I think I have a solid grasp on how to create a system that can create learned representations for recognized spatial patterns (features, objects, etc.). I also have a pretty decent understanding of the existing HTM model for learning temporal sequences of patterns. However, I cannot shake the feeling that I’m missing something important.
Up until recently, I’ve been focusing on using the aforementioned techniques to recognize patterns and sequences of patterns. I’ve started to realize that the more times a sensed pattern is recognized, the more it’s representation begins to settle on the average of the inputs that match to it. While this permits a very efficient way of capturing the principal components of sensed and learned patterns, it does leave open a question of what, if anything, to do with the residual information. That is the part of the sensed input signal that is distinct from (orthogonal to) the stored representations of recognized patterns.
To be clear, I’m not talking about what to do with a novel input that is not recognized by the network. An agent could easily expand its dictionary of recognized patterns when encountering a new feature or object that does not sufficiently overlap or align with any previously learned patterns. In this case, the magnitude of the residual exceeds some threshold which triggers the learning algorithm to learn and store a new pattern, of which the current residual is the first exemplar.

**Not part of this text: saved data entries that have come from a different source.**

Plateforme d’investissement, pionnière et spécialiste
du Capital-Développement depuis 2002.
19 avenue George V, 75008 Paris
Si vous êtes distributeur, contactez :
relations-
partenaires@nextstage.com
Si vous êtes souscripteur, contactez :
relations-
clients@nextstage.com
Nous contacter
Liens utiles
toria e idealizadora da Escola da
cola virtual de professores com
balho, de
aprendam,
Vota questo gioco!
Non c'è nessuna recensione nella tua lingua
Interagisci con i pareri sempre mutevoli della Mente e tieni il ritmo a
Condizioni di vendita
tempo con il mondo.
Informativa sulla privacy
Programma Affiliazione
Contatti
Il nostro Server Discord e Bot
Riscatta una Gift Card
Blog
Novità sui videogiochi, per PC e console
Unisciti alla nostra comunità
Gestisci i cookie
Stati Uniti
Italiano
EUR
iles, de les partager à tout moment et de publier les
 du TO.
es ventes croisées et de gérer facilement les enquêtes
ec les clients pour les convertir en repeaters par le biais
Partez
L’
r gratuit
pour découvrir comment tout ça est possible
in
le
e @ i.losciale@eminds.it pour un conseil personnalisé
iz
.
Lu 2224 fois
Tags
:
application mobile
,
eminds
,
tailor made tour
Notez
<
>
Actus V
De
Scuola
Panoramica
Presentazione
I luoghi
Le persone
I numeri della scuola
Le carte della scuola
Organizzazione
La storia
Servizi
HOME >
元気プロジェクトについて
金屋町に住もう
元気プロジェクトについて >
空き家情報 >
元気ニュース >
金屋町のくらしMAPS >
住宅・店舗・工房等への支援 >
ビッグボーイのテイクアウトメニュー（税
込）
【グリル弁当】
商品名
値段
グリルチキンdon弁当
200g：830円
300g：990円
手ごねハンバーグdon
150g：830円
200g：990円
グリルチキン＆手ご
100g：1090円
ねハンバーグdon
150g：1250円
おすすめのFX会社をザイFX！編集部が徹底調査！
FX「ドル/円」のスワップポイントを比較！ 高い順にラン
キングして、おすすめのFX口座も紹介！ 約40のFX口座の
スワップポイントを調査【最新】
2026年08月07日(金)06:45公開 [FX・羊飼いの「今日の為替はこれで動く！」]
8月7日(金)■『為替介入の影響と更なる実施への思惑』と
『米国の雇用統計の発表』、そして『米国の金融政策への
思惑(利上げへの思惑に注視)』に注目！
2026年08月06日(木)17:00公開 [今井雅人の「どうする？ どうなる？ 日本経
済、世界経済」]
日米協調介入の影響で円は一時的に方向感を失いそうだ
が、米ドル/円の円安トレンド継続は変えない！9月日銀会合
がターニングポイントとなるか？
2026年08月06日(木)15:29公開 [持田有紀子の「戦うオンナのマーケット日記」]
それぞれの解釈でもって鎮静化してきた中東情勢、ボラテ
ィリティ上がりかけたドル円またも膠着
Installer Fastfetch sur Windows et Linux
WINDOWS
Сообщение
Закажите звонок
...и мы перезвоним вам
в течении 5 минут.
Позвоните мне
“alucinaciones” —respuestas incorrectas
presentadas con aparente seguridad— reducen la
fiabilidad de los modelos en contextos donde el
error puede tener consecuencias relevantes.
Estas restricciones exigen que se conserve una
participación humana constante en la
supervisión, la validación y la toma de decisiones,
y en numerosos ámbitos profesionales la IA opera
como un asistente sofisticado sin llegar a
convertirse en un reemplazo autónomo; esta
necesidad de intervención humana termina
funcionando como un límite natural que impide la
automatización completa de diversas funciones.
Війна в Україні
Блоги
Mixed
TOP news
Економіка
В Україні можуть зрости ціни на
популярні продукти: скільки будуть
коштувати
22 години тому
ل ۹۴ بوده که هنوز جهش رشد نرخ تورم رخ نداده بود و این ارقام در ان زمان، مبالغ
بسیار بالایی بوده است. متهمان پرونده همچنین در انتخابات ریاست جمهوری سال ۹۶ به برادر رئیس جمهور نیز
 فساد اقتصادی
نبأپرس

What’s been nagging at the back of my mind is what to do with the information contained in residuals that do not meet the threshold for learning a novel input. To my mind, this information is the part of the sensed input that makes this moment unique. It is everything about the current environment that didn’t fit neatly into existing bins. The imperfections, if you will, with respect to the idealized forms that have already been sensed, recognized and passed on for further processing in other parts of the brain.
Up to now I’ve been presuming that this residual information is simply discarded as background noise. That may very well be true; however I’ve recently started to wonder if it might be possible to use the residual to fulfill some other purpose. Potential uses could be to provide a unique signal to the lower brain structures that allows them to disambiguate two very similar moments in time. Or perhaps as a random bit of color to the HC/EC that allows it to assign a unique identity to the memory before it gets correlated and stored with other long term memories.
Alternatively, there might be some spatial information encoded in the residual. In this case, it may be that the residual is the representation that encodes a spatial heat map of the negative space (i.e. the space not occupied by recognized objects or features). This would act sort of like a disparity map, but instead of subtracting common features from a stereo pair of images, you are removing all features that have been recognized and/or are being attended to.
This last bit might help to explain the figure-ground perception problem. The features that you are attending to get filtered out for further processing, while everything else becomes background. When your change your attention, you are focusing on the parts of the input that are currently salient, while everything else goes to background. The question remains: Is there information in the background/residual that the brain is using for other purposes even if it is not the current focus of our attention?